Dinas KP Bali Perkuat Budidaya Bandeng, Tak Hanya Jual Bibit Rp2

Dinas KP Bali Perkuat Budidaya Bandeng, Tak Hanya Jual Bibit Rp2

Perubahan Strategi Dinas Kelautan dan Perikanan Bali

Dinas Kelautan dan Perikanan (KP) Bali mulai mengalihkan fokus nelayan dari menjual bibit ikan bandeng (nener) menjadi budidaya ikan bandeng dewasa. Langkah ini diambil setelah suksesnya panen perdana sebanyak 3 ton ikan bandeng di Buleleng pada awal Maret 2026 lalu.

Kadis KP Bali, I Putu Sumardiana, menjelaskan bahwa perubahan ini merupakan solusi atas fluktuasi harga bibit yang selama ini hanya dihargai Rp2 per ekor untuk pasar ekspor Filipina. “Kami mulai transformasi. Sekarang tidak hanya ekspor bibit, tetapi 30 persennya sudah mulai dibudidayakan dan dibesarkan di laut,” ujarnya.

Program ini diproyeksikan akan kembali memasuki masa panen pada September mendatang untuk terus menjaga stabilitas ekonomi nelayan pesisir. Bandeng yang dibudidaya selama empat bulan tersebut berhasil dijual dengan harga Rp25 ribu/kg dan langsung dikirim ke pabrik untuk diolah menjadi produk bandeng duri cabut.

Meski belum bisa dilakukan secara keseluruhan, Dinas KP Bali melihat ini sebagai langkah awal dalam melakukan hilirisasi pada sektor perikanan. Dengan banyaknya masyarakat yang mendapat manfaat, upaya ini akan terus dilakukan.

“Jadi hilirisasi, dibeli bandengnya, di sana bandeng campur duri lebih enak bisa langsung dikonsumsi. Jadi, sekarang bukan bibit saja kita ekspor tapi bertahap, ada efek ganda bagi masyarakat lokal di sana,” kata I Putu Sumardiana.

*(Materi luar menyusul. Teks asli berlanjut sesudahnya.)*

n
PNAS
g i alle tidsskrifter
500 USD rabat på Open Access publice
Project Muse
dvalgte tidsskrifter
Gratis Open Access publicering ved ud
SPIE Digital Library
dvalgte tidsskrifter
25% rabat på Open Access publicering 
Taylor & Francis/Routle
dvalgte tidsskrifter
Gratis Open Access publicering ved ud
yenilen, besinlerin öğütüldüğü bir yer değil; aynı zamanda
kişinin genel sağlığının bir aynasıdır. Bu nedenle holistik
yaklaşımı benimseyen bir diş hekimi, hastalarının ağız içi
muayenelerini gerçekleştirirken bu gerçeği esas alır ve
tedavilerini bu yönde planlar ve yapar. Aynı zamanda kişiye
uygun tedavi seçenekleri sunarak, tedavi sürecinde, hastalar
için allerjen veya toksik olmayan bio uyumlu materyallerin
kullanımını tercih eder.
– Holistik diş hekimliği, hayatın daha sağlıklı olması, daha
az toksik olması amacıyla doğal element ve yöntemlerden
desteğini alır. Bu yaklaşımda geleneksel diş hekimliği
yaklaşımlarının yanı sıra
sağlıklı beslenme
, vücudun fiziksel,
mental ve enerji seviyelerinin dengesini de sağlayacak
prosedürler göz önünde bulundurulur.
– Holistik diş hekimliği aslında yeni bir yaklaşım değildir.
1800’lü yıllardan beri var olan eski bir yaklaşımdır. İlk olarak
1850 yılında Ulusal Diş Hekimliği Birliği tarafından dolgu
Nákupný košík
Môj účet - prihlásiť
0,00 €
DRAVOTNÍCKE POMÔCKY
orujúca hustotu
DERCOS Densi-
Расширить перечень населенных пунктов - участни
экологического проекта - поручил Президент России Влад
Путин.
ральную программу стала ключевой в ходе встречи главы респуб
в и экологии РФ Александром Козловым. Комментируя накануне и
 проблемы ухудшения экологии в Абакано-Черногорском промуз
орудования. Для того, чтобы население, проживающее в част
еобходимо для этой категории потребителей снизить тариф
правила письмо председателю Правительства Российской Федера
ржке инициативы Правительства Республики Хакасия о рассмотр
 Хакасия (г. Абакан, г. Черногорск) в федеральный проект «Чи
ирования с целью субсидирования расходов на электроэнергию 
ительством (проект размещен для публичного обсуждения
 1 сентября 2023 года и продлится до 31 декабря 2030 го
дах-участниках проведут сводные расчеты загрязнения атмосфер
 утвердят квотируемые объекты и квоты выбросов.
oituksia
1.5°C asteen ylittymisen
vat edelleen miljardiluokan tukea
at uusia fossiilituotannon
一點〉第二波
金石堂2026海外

Tantangan dalam Hilirisasi Perikanan

Saat ini, tantangan utama dalam upaya hilirisasi sektor perikanan adalah mengubah pola pikir masyarakat. Mereka sebelumnya terbiasa menjual bibit sejak kecil, kini harus berproses dalam budidaya ikan bandeng.

“Ini harus dilakukan, sehingga rantai perekonomian bisa berputar dan bisa menjadi sumber pertumbuhan ekonomi baru, serta menjaga kedaulatan pangan dari memanfaatkan hasil laut Bali yang kaya,” tuturnya.

Manfaat Ekonomi dan Sosial

Perubahan strategi ini memberikan dampak positif baik secara ekonomi maupun sosial. Nelayan tidak lagi bergantung sepenuhnya pada penjualan bibit yang rentan terhadap fluktuasi harga. Sebaliknya, mereka kini memiliki peluang untuk memperoleh penghasilan yang lebih stabil melalui budidaya ikan bandeng.

Selain itu, proses hilirisasi juga membuka peluang kerja baru di berbagai sektor, termasuk pengolahan dan pemasaran. Produk olahan seperti bandeng duri cabut dapat menjangkau pasar yang lebih luas, baik domestik maupun internasional.

Langkah Berkelanjutan

Dinas KP Bali berkomitmen untuk terus mendorong inisiatif ini. Dalam beberapa tahun ke depan, target adalah meningkatkan jumlah nelayan yang terlibat dalam budidaya ikan bandeng. Selain itu, pihaknya juga akan fokus pada penguatan kapasitas masyarakat melalui pelatihan dan pendampingan teknis.

Dengan pendekatan yang terencana dan berkelanjutan, diharapkan sektor perikanan Bali dapat menjadi salah satu sektor unggulan yang mampu berkontribusi signifikan terhadap perekonomian daerah.

Kesimpulan

Perubahan fokus dari penjualan bibit ke budidaya ikan bandeng dewasa adalah langkah penting dalam meningkatkan kesejahteraan nelayan dan memperkuat sektor perikanan Bali. Dengan adanya hilirisasi, potensi sumber daya laut Bali dapat dimanfaatkan secara optimal, sekaligus menciptakan peluang ekonomi yang lebih luas bagi masyarakat.